Protein concentration was quantified by Pierce BCA Protein Assay (ThermoFisher, Waltham, MA, USA; cat # 23225). Lysates with equal amount of total protein were separated on 4% to 12% Bis-Tris NuPAGE Novex gels (Invitrogen, Waltham, MA, USA) and transferred to a polyvinylidene difluoride (PVDF) membrane. Protein bands were detected using standard chemiluminescence techniques using GE Healthcare Amersham Imager 680.

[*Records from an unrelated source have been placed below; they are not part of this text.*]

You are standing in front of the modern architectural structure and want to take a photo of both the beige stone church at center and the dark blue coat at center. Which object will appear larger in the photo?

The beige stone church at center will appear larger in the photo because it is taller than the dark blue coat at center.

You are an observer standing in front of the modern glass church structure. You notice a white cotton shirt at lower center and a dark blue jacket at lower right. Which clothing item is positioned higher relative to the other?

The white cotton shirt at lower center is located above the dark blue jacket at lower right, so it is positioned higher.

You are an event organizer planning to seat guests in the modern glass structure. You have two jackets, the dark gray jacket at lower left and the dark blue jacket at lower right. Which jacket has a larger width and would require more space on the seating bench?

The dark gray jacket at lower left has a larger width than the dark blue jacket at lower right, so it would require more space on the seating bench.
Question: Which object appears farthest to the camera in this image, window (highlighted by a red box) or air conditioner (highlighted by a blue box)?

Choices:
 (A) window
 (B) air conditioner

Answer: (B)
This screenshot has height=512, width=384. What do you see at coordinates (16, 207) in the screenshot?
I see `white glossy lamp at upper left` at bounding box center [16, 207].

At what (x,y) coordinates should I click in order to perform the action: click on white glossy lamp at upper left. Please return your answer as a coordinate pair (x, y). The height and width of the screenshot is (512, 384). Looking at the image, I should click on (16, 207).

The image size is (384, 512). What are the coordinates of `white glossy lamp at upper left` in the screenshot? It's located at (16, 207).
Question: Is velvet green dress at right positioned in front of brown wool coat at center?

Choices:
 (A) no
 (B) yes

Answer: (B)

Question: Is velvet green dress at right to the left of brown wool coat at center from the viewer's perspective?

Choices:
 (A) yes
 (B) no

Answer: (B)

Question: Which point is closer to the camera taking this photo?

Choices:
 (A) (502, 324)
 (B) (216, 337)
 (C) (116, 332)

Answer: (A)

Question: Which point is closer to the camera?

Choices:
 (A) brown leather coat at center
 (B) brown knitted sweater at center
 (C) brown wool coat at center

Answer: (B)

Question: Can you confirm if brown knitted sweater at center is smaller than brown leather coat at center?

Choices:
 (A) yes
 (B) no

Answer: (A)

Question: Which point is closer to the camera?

ZNF71 antibody was purchased from GeneTex (Cat. No. GTX116553). The following antibodies were included in Western blots: ZEB1 (Sigma, St. Louis, MO, USA; HPA027524), Vimentin (V-9; Santa Cruz Biotechnology, Dallas, TX, USA; sc-6260), E-cadherin (BD Biosciences, Franklin Lakes, NJ, USA; cat# 610181), pan-Cytokeratin (C11, Santa Cruz Biotechnology, Dallas, TX, USA; sc-8018), PCNA (eBioSciences, 14-6748-81), and Tubulin α (Sigma, St. Louis, MO, USA; T9026). Standard chemiluminescence was used to detect the protein bands.

4.12. Statistical Methods

Rstudio version 1.4.1106 [100] was used as the main software in the statistical analysis of this study. Student’s t-tests were used to assess differences in mRNA and protein expression between two groups; statistical significance was defined as having a two-sided p-value < 0.05. The multivariate Cox regression analysis was used to compute risk-scores. Kaplan–Meier analysis was applied with the survival package in R to perform the survival analysis. In Kaplan–Meier analyses, log-rank tests were used to determine the difference in survival probability between different groups. The relationship between two sample groups were evaluated with Pearson’s correlation test. One-tailed two proportion z-test was used to compare if two proportions are the same.

5. Conclusions

This study substantiated the feasibility of applying the seven-gene signature developed with qRT-PCR microfluidic assay to TCGA NGS data for NSCLC prognosis. CNV mediated transcriptional regulatory network of the seven-gene signature was identified in multiple NSCLC cohorts using Boolean implication networks. The multi-omics network genes, including PD-L1 (CD274), were significantly correlated with immune infiltration and drug sensitivity or resistance to 10 commonly used therapeutic regimens for treating NSCLC. Dasatinib, lestaurtinib, homosalate, FK 888, and penfluridol were discovered as potential repositioning drugs that can kill NSCLC cells, maintain the expression of drug sensitivity genes and epithelial markers, and inhibit mesenchymal markers, proliferation genes, and ICIs for NSCLC treatment. ShRNA knock-down of NF-ƙB and cyclin D1 pathways were identified as associated with the multi-omics network for designing therapeutic strategies for NSCLC intervention. PI3K was identified as a potential pathway related to proliferation networks involving ZNF71 and its isoforms for future mechanistic study. We acknowledge that the identified functional pathways and repositioning are based on the matching of the gene expression signatures with screening data in the CMap databases. Although shRNA knockdown and overexpression experimental results were included in the similarity matching in the CMap queries, these results from bioinformatics analysis will need to be further validated in molecular and cellular experiments.

6. Patents

The seven-gene microfluidic assay was filed under US Non-Provisional Patent Pub. No. US 2021-0254173 A1. The results in this study were filed under US provisional patent application 63/265,649.